If you’re just getting into rock climbing via the climbing gym, you’ve probably heard a lot of lingo you don’t quite understand. This article will explain the differences between the two main types of roped rock climbing – sport climbing vs trad climbing (traditional climbing).
Sport Climbing
Sport climbing is the type of lead climbing you see done at the climbing gym. The lead climber clips quickdraws to bolts in order to protect against falls. When climbing outdoors, these bolts have been permanently installed by a route developer using an expansion drill and hammer. The climber has to stick to the line of bolts. Sport climbing is often single-pitch, meaning that the climber returns to the ground immediately after finishing the route.
Trad Climbing
Trad climbing involves the use of removable protection, mainly spring-loaded camming devices (known as cams or “Friends“), and wedges of metal called “nuts”. This is the older, traditional style of rock climbing and it is more associated with longer routes, called “multi-pitch”.

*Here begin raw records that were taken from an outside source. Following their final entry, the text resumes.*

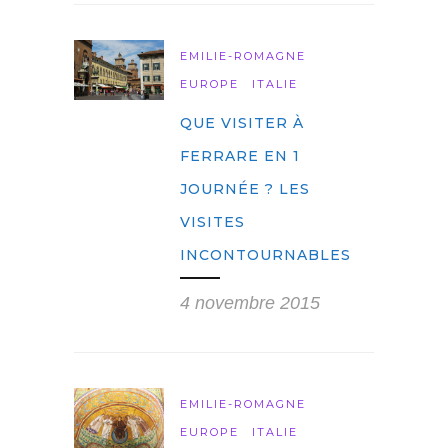
EMILIE-ROMAGNE
EUROPE
ITALIE
QUE VISITER À
FERRARE EN 1
JOURNÉE ? LES
VISITES
INCONTOURNABLES
4 novembre 2015
EMILIE-ROMAGNE
EUROPE
ITALIE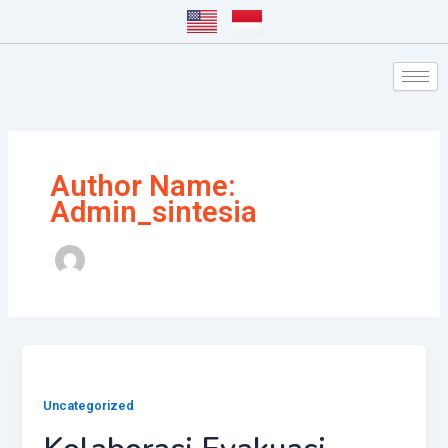
Lewati
Post
ke
pagination
konten
Author Name:
Admin_sintesia
Uncategorized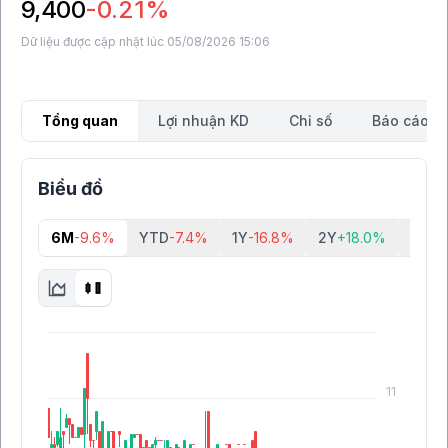
9,400
-0.21%
Dữ liệu được cập nhật lúc 05/08/2026 15:06
Tổng quan
Lợi nhuận KD
Chỉ số
Báo cáo tà
Biểu đồ
6M
-9.6%
YTD
-7.4%
1Y
-16.8%
2Y
+18.0%
5Y
+1
11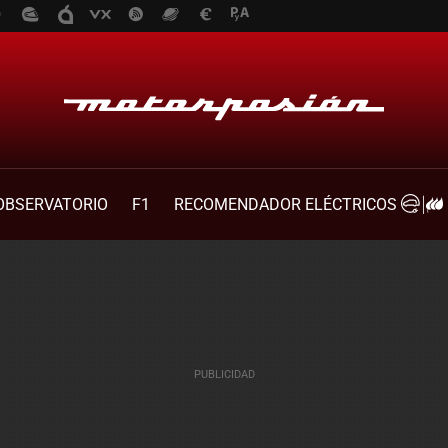
OBSERVATORIO
F1
RECOMENDADOR ELÉCTRICOS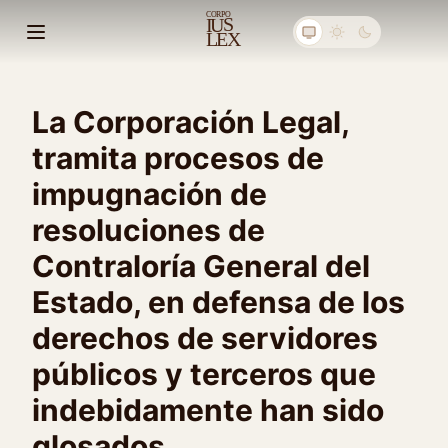
C
ORPO
S
I
U
E
X
L
Abrir menú principal
La Corporación Legal,
tramita procesos de
impugnación de
resoluciones de
Contraloría General del
Estado, en defensa de los
derechos de servidores
públicos y terceros que
indebidamente han sido
glosados.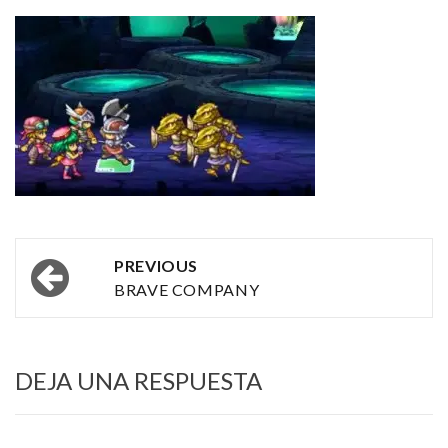
Post
PREVIOUS
navigation
BRAVE COMPANY
DEJA UNA RESPUESTA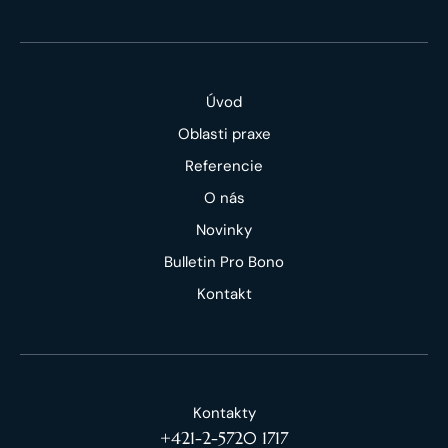
Úvod
Oblasti praxe
Referencie
O nás
Novinky
Bulletin Pro Bono
Kontakt
Kontakty
+421-2-5720 1717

IN a multi-pitch climb, the climbing team continues advancing up the mountain for several rope-lengths. To achieve this, the leader “belays from above,” and the follower recollects any cams or nuts used by the leader on the pitch. When both climbers have arrived at the belay, the rack is replenished, and the leader can climb the next pitch. This process is repeated for as many sections are required to climb the route.
Multipitch sport climbing
There are multi-pitch sport climbs, but considerably fewer of these exist than multi-pitch trad climbs. Most sport climbs today are established top-down, meaning the developer rappels in and places the bolts from above. This is considerably harder to do on a multi-pitch route; placing the bolts from the ground-up (the old school style) is also not particularly easy. Additionally, establishing a long bolted multi-pitch is expensive.
Characteristic of Trad Vs Sport Climbs
Bolts have been used in traditional climbing for a long time – to protect face climbing sections, to aid through difficult cruxes, and to enable rappel descents. So it’s not like trad climbers don’t use bolts. The difference is in the attitude and the frequency of the bolting, generally.
Modern sport climbs are quite tightly bolted, with the idea of preventing any possible injury. The attitude of sport climbers is to try very hard, physical courses where the focus can be on movement at the very edge of one’s ability. To progress in sport climbing, one needs to “project” a climb – laying siege to it in a number of sessions, figuring out the exact sequences of moves and building the muscle to execute that sequence from the ground to the chains, without falling. A clean, no falls lead burn is called a “redpoint”.
Trad climbing, meanwhile, places less of a focus on extreme physical difficulty, and more on adventure, setting, and length. Trad climbs tend to follow crack systems and more featured rock, since without any cracks, no protection can be placed.
Trad climbing involves more routefinding and attention from the leader, since there are no bolts to follow. It is quite easy to climb off-route on a trad climb. Doing so on a sport climb isn’t impossibe, but it is a lot harder – and generally less consequential.
How Do I Get Into Trad Climbing?
Most climbers these days follow this progression:
- Gym climbing
- Indoor lead climbing
- Outdoor sport climbing
- Trad climbing
Each step builds on the previous one. Sport climbing is very similar to indoor lead climbing, so its not a difficult transition for most. The jump to trad climbing is a little bigger, and we encourage seeking out qualified instruction – whether from a mentor, a guide, or books. However we don’t want to gatekeep, it’s important to understand that in the old days before sport climbing and corporate climbing gyms, people went straight into trad climbing. That’s still an option.
How Do I Get Into Sport Climbing?
Sport climbing is much easier to learn. A climbing gym can get you all set up with a learn-to-lead class. Once you know how to lead climb in the gym, you are basically set to go sport climb outside. Make sure you know how to clean anchors, because what you encounter outside might not look like what you’;re used to in the gym.
Overall
Sport climbing features short, gymnastic routes focused on individual difficulty and providing a safe experience for the lead climber. Trad climbing uses removable protection to leave no trace on the wall, and attack bigger, longer routes. Sport climbing usually comes first in a modern climber’s skill development, although it doesn’t have to come in that order.